Meer concreet kan in verband met de schending van persoonlijkheidsrechten niet alleen de vraag rijzen in hoeverre een rechtspersoon aanspraak kan maken op bescherming van dergelijke rechten,21 maar ook of de enkele schending van een dergelijk recht reeds voldoende is voor een recht op vergoeding van immateriële schade. Een dergelijke conclusie is alleen mogelijk wanneer men een zuiver juridisch schadebegrip of een boete hanteert, hetgeen mij niet wenselijk lijkt. Ook bij de vergoeding van immateriële schade wegens schending van persoonlijkheidsrechten vormt de aanwezigheid van feitelijk nadeel - in de vorm van pijn, verdriet, of meer algemeen vermindering van welzijn -een belangrijke reden voor het aannemen van een recht op vergoeding.22 Daar komt nog bij dat niet iedere onrechtmatige gedraging die in verband is te brengen met een persoonlijkheidsrecht mag worden aangemerkt als een persoonsaantasting in de zin van artikel 6:106 lid 1 onder b.23 Dat begrip (en daarmee het recht op vergoeding van immateriële schade) dient mijns inziens vooral gereserveerd te worden voor bepaalde schendingen van rechten die beogen de persoonlijke integriteit te waarborgen, terwijl juist die rechten zich niet goed lenen voor toepassing op rechtspersonen.24
Een wat bijzondere positie wordt in dit verband ingenomen door de bepaling van artikel 6:106 lid 1 onder a; de gevallen waarin het oogmerk is gericht op het toebrengen van immateriële schade. De wetsgeschiedenis vermeldt in dat verband als voorbeeld het opzettelijk frustreren van een rechtspersoon in het verwezenlijken van een ideëel doel. Afgezien van de geringe praktische betekenis van de bepaling in verband met de daarin gestelde oogmerk-eis,25 rijst ook hier de vraag of er wel sprake is van nadeel zoals de aanhef van artikel 6:106 lid 1 veronderstelt.
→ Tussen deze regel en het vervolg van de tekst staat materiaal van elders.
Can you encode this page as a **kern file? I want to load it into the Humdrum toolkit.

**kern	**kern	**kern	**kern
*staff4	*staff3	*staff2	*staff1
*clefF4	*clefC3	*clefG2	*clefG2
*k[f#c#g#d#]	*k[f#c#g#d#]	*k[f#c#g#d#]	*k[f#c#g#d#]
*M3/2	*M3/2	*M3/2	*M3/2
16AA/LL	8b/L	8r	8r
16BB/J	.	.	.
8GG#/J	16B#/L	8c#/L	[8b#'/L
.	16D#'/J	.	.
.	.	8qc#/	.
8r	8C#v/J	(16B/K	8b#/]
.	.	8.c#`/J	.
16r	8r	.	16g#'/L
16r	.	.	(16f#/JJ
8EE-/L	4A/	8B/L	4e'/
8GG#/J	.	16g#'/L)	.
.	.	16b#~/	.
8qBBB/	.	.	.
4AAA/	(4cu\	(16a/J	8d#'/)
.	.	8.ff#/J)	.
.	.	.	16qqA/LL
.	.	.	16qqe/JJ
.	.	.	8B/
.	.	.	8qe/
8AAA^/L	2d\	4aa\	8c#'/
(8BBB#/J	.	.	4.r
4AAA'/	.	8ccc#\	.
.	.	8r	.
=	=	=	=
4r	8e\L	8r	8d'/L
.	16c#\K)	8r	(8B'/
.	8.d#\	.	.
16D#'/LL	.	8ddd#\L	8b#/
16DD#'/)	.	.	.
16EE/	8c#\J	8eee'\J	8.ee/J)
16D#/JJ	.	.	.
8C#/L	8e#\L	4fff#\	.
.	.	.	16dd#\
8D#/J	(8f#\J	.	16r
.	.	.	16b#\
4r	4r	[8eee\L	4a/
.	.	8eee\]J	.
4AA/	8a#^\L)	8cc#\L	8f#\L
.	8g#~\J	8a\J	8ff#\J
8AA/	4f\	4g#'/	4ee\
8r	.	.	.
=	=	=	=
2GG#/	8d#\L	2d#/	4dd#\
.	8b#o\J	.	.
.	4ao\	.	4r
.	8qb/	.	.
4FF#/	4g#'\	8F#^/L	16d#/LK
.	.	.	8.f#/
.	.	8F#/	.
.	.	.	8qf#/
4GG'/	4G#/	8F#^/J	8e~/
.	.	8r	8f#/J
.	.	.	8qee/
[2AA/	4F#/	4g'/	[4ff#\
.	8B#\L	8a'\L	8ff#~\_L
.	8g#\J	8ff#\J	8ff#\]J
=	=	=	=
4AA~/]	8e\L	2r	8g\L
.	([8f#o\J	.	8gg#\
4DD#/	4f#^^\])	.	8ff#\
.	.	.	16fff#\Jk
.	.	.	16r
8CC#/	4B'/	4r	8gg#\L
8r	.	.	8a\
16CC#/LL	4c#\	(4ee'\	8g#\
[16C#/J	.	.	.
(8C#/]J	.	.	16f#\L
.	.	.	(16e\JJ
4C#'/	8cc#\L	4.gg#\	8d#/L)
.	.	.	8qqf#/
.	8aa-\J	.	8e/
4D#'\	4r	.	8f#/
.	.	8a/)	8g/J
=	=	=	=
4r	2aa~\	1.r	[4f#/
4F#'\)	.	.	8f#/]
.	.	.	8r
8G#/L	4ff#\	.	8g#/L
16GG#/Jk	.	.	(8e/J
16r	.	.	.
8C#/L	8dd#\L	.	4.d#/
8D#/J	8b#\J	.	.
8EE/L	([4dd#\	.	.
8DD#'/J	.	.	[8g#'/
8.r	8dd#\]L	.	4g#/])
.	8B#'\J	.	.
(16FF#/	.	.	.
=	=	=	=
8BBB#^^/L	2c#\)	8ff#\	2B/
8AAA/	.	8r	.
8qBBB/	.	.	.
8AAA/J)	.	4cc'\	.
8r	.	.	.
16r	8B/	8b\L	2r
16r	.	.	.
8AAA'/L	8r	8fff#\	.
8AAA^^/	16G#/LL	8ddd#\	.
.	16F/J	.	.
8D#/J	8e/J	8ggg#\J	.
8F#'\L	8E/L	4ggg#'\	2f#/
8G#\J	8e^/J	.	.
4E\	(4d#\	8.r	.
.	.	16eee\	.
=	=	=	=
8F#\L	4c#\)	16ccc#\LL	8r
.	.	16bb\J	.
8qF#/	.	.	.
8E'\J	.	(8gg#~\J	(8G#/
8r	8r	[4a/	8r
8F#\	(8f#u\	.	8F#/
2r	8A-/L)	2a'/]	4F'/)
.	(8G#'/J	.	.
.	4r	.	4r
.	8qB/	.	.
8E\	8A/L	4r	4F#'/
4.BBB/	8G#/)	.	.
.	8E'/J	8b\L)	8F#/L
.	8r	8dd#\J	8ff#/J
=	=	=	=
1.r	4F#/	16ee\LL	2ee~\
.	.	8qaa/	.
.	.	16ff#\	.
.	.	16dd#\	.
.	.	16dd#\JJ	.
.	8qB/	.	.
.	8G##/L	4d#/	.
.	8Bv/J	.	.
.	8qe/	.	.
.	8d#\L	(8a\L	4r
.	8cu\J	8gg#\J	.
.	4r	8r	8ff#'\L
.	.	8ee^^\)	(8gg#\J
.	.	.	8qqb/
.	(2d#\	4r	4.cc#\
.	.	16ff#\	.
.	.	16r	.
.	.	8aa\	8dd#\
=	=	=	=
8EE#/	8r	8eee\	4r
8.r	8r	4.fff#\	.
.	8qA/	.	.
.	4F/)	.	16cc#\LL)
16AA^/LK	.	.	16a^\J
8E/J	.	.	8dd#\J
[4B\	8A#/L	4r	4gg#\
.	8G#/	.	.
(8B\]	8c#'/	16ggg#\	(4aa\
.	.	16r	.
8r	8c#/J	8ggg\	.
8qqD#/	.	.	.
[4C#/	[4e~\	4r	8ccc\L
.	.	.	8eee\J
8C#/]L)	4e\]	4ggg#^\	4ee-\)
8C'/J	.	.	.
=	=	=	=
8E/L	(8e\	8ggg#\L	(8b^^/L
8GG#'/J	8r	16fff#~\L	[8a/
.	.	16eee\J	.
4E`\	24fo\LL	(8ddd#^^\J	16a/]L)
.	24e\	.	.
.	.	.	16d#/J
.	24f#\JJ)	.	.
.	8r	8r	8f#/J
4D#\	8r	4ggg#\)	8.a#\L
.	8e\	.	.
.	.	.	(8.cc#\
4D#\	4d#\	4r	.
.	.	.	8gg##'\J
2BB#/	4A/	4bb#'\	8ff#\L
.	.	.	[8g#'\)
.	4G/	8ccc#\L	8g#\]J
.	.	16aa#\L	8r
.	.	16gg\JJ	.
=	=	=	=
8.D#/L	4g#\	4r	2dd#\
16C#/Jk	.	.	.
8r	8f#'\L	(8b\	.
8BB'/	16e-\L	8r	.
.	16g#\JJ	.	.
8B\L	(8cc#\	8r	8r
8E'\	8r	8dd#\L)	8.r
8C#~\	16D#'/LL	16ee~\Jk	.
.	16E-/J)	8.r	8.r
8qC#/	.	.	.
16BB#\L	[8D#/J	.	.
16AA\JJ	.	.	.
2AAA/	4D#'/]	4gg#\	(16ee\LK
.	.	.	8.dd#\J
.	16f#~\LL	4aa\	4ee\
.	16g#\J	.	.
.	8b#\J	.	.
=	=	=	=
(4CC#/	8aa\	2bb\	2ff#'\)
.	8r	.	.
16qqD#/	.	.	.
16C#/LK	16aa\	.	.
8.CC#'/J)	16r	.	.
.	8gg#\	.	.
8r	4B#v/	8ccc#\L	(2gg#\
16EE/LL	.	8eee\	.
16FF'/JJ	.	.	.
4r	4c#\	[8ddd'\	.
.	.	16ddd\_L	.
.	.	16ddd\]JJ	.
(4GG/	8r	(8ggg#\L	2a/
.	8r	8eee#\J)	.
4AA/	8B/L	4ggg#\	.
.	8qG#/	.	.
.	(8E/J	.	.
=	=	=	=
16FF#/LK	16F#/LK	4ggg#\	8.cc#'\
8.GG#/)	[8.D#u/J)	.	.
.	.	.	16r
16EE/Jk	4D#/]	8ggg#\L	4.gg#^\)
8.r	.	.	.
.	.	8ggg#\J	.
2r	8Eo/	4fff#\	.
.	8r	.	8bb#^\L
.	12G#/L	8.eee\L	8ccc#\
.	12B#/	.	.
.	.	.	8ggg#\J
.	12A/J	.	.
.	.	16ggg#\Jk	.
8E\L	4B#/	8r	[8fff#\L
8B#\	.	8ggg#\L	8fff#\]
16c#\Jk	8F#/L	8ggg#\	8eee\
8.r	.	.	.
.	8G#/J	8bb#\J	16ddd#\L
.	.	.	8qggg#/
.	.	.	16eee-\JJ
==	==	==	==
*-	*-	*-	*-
Van feitelijk immaterieel nadeel in de zin van verdriet of vermindering van welzijn zal bij de rechtspersoon geen sprake zijn, zodat er mijns inziens ook geen plaats is voor een vergoeding van immateriële schade. Wel zal er doorgaans sprake zijn van schade die tot het vermogen kan worden herleid en zal een recht op vergoeding van vermogensschade geldend kunnen worden gemaakt. Daarnaast zal de mogelijkheid tot een verbod of bevel bestaan. In dat licht bestaat er mijns inziens ook weinig behoefte aan een vergoeding van immateriële schade aan de rechtspersoon op grond van artikel 6:106 lid 1 onder a.